Assume that f is a continuous, real-valued function

[Ric-Veda]

Assume that f is a continuous, real-valued function defined on a metric space X. If {xn} is a sequence in X converging to x, prove that Limn→∞f(xn) = f(x).

Here is my attempt, but I am not sure if it is correct.

 

[Svein]

The usual way is to use the definitions. What you need to prove is that given any ε>0, there is an N such that $(\forall n>N)(\vert f(x_{n})-f(x)\vert <\epsilon)$. You do this in steps:

• First, since f is continuous, you can find a δ...
• Then since $\lim_{n\rightarrow\infty}x_{n}=x$, there is an N such that...
• Therefore...

Fill in the rest of the arguments!

 

[member 587159]

Assume that f is a continuous, real-valued function defined on a metric space X. If {xn} is a sequence in X converging to x, prove that Limn→∞f(xn) = f(x).

Here is my attempt, but I am not sure if it is correct.

View attachment 224230

Anu proof will have to use the definition.
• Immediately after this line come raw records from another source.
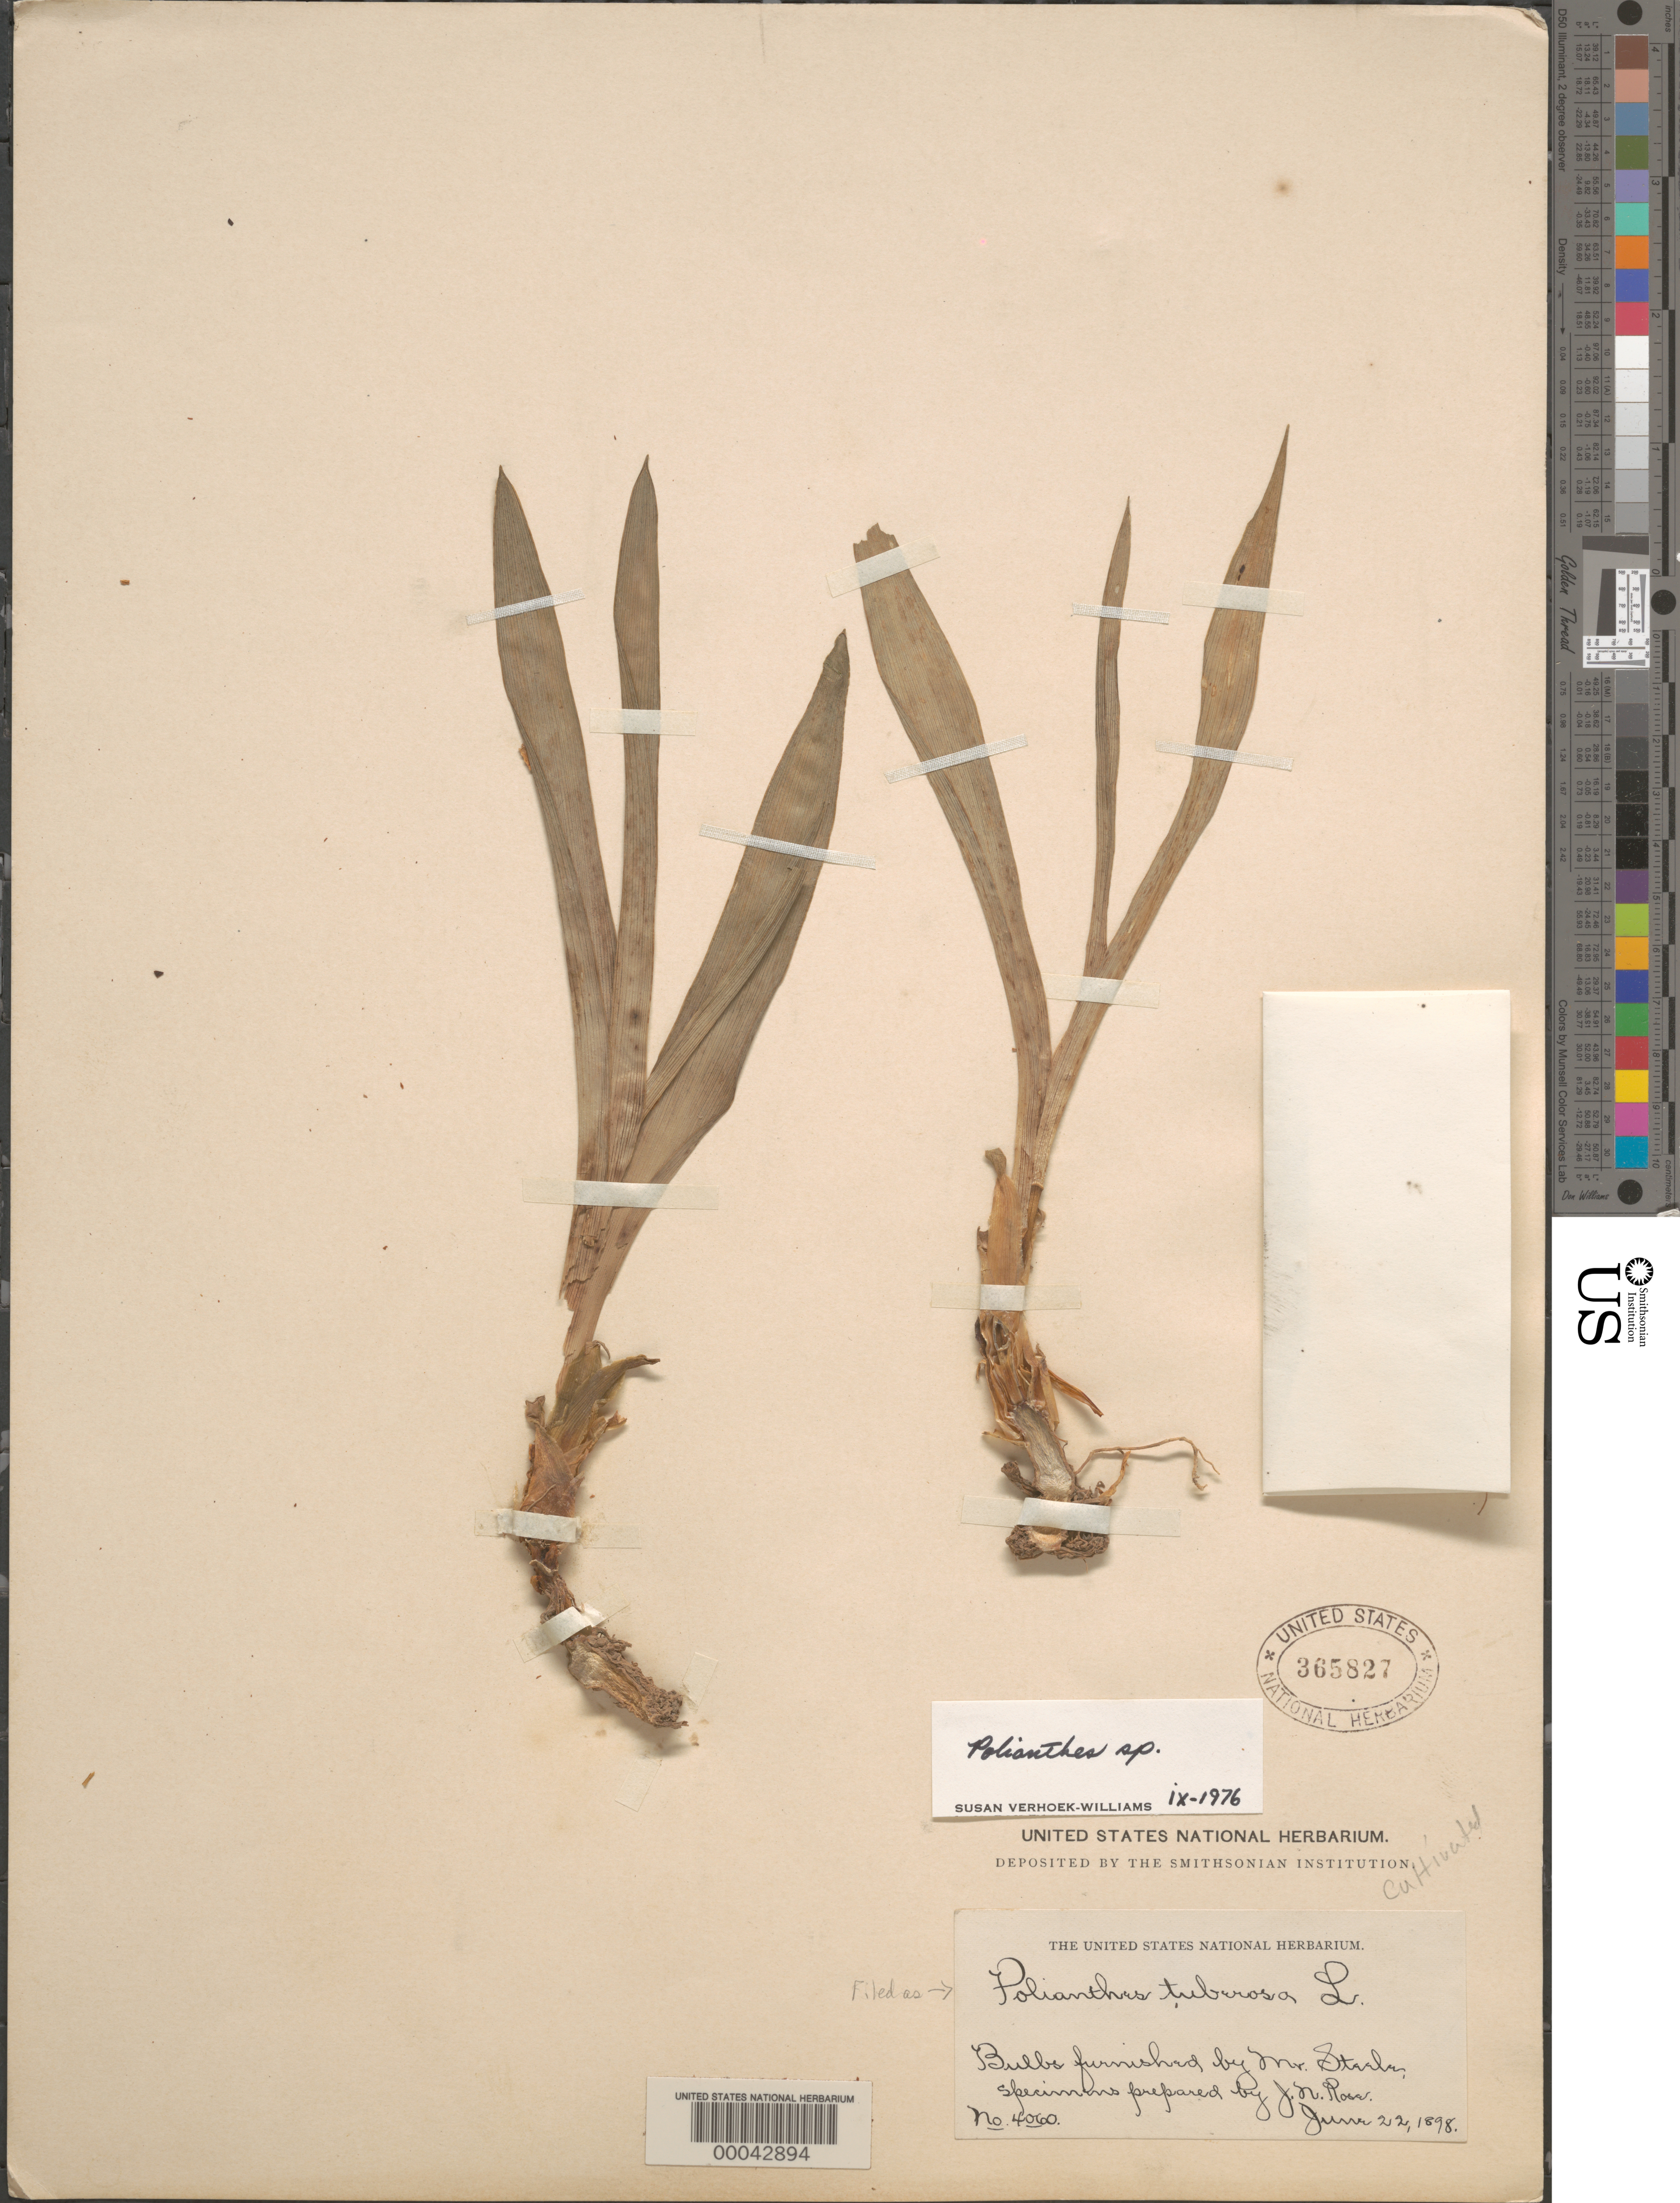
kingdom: Plantae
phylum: Tracheophyta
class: Liliopsida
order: Asparagales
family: Asparagaceae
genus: Polianthes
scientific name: Polianthes tuberosa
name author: L.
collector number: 4060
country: United States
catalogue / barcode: US 365827-2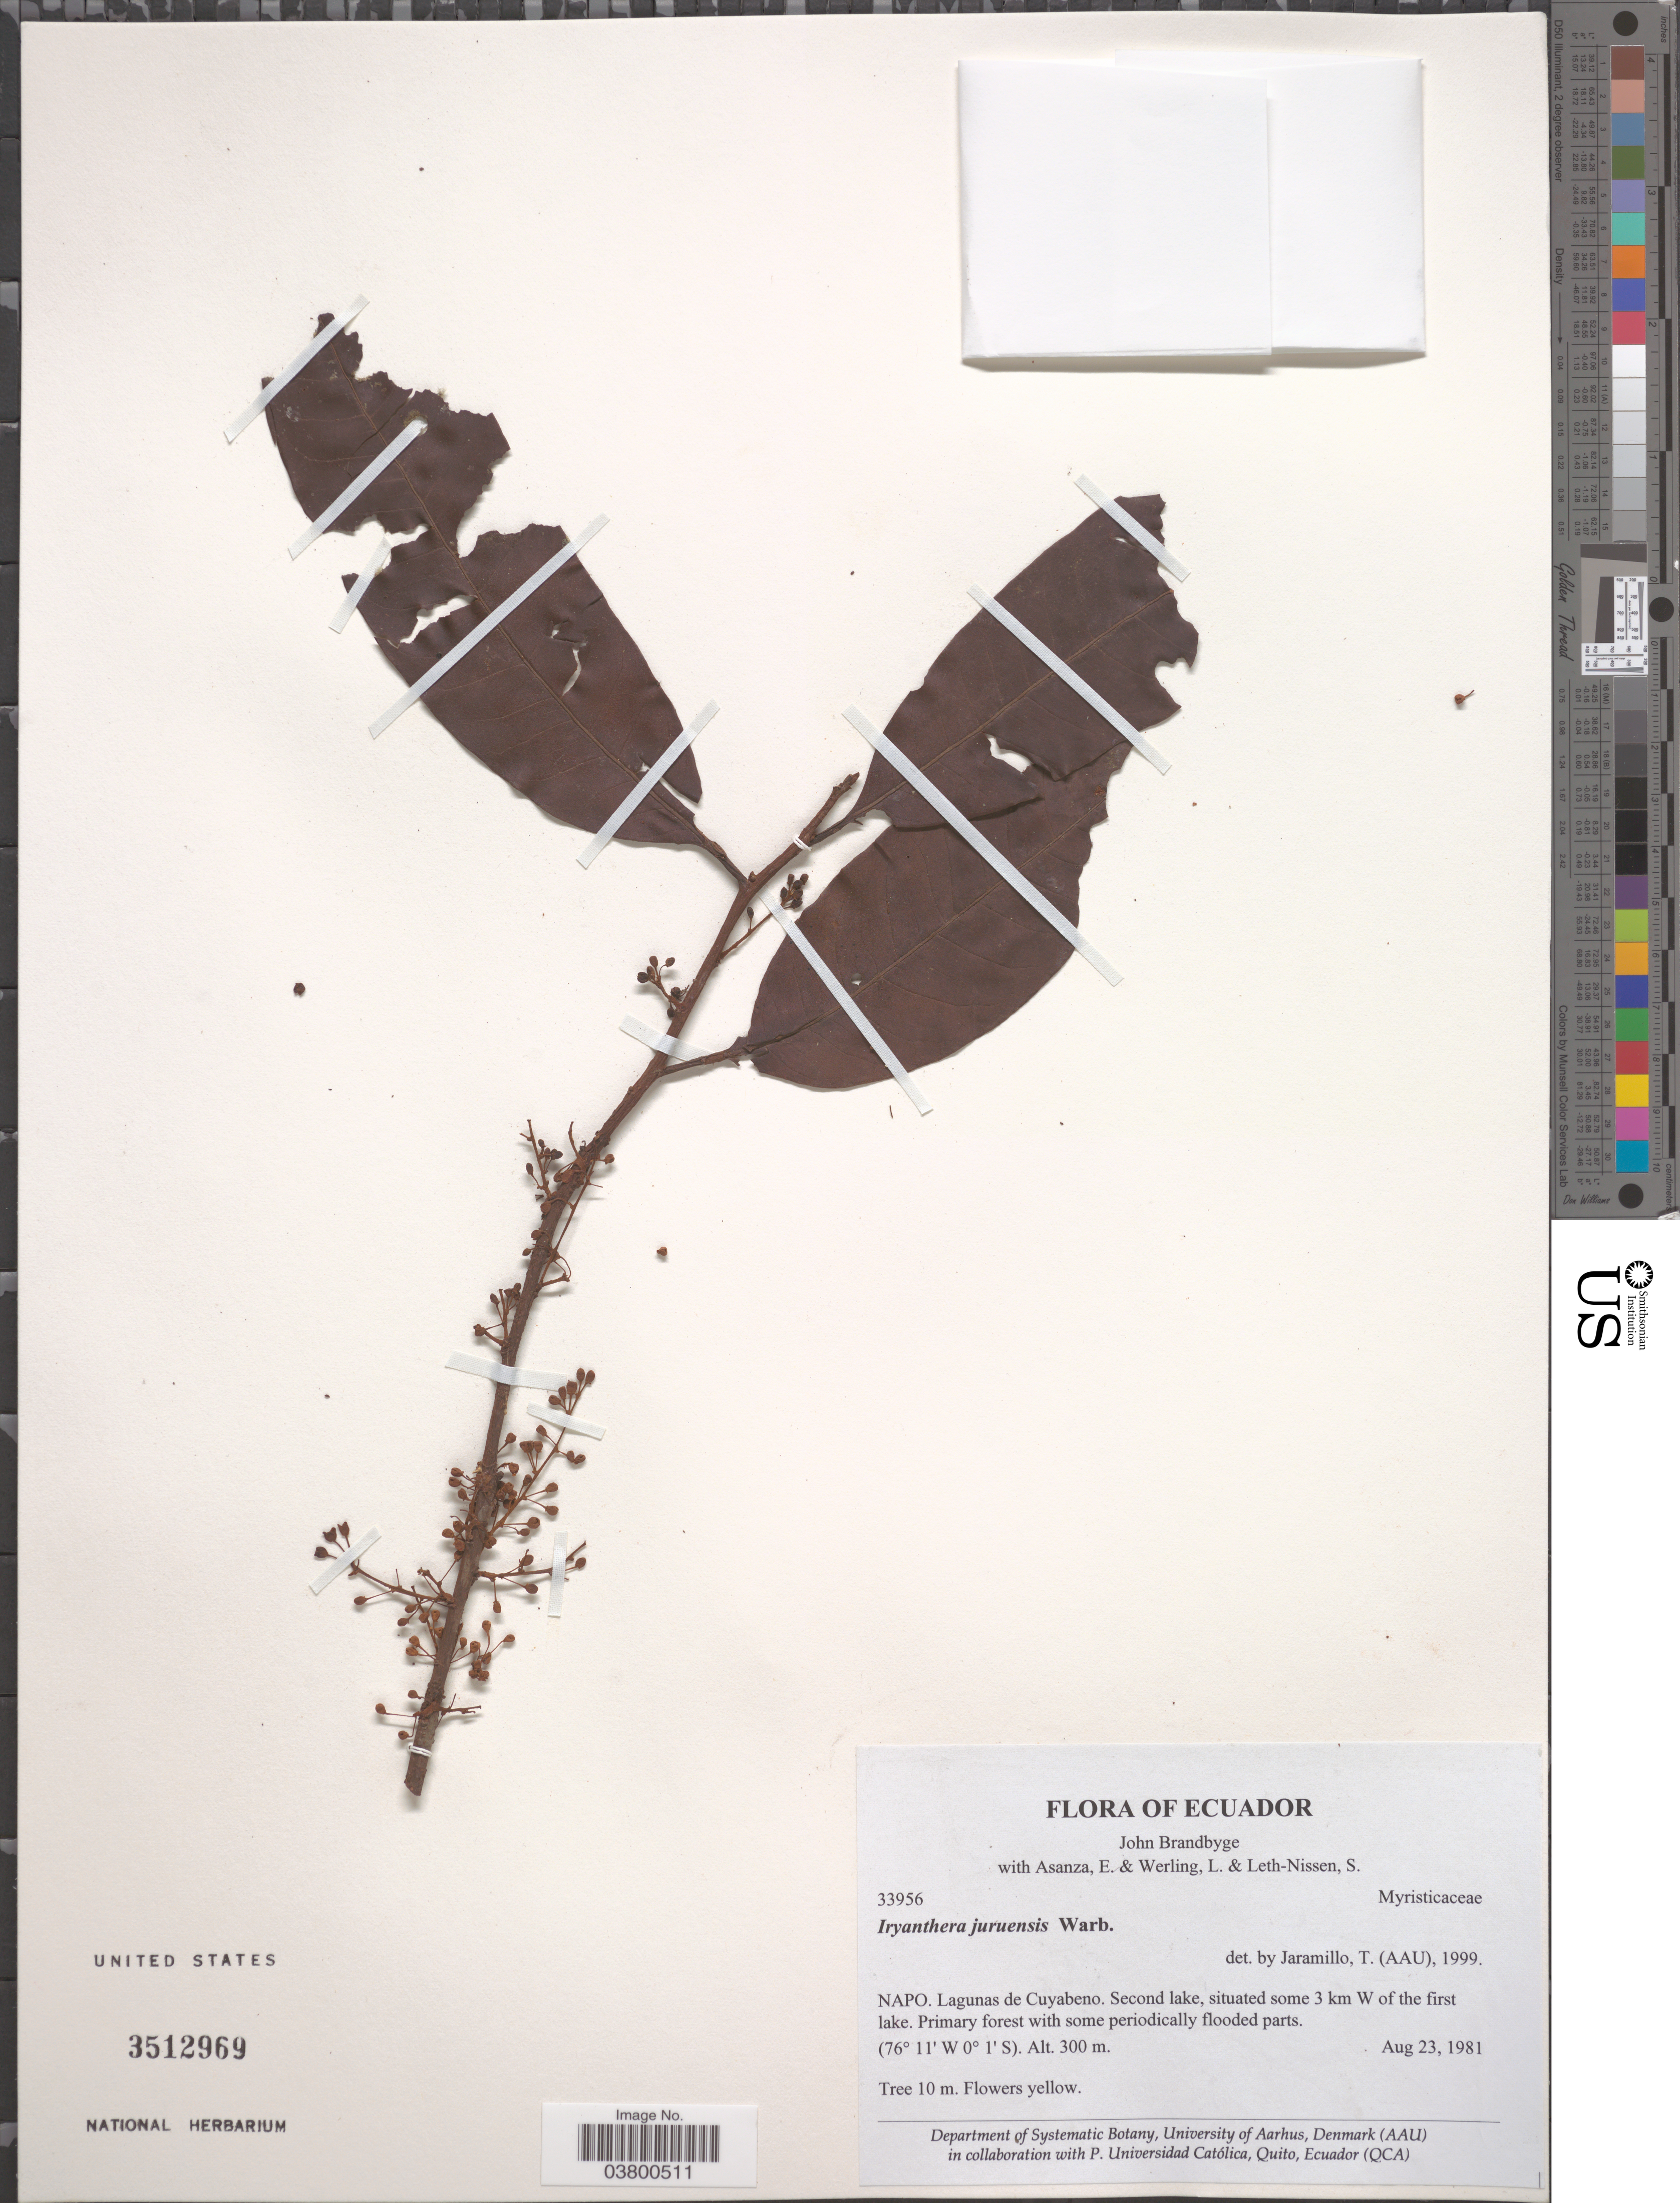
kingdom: Plantae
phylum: Tracheophyta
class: Magnoliopsida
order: Magnoliales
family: Myristicaceae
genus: Iryanthera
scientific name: Iryanthera juruensis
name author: Warb.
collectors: J. Brandbyge, E. Asanza, L. Werling & S. Leth-Nissen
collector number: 33956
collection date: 1981-08-23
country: Ecuador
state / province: Napo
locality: Lagunas de Cuyabeno. Second lake, situated some 3 km W of the first lake.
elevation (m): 300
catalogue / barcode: US 3512969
Where did you pick an epsilon greater than 0? It is weird to pick $n$. I suggest you follow the proof strategy suggested by @Svein, and after you are done with the proof, convince yourself that the same proof also applies where the codomain is an arbitrary metric space (i.e. change the absolute values with a distance function and look careful that you never used something else)

 

[Ricster55]

Here is my new solution, but I'm not sure if the graph I put is of any use, but if you can, please put up a similar graph to the one I put to help better understand.

 

[member 587159]

Here is my new solution, but I'm not sure if the graph I put is of any use, but if you can, please put up a similar graph to the one I put to help better understand.
View attachment 224259

Why $\exists n_0: |f(x_n)-f(x)| < \epsilon \forall n \geq n_0$? That shouldn't be included in your proof at the beginning, unless you explicitely say that this is what you are going to prove. Also, your lack of the $\forall x \in X$ quantifier is not so good. You should include it. But for the rest, the argument seems fine.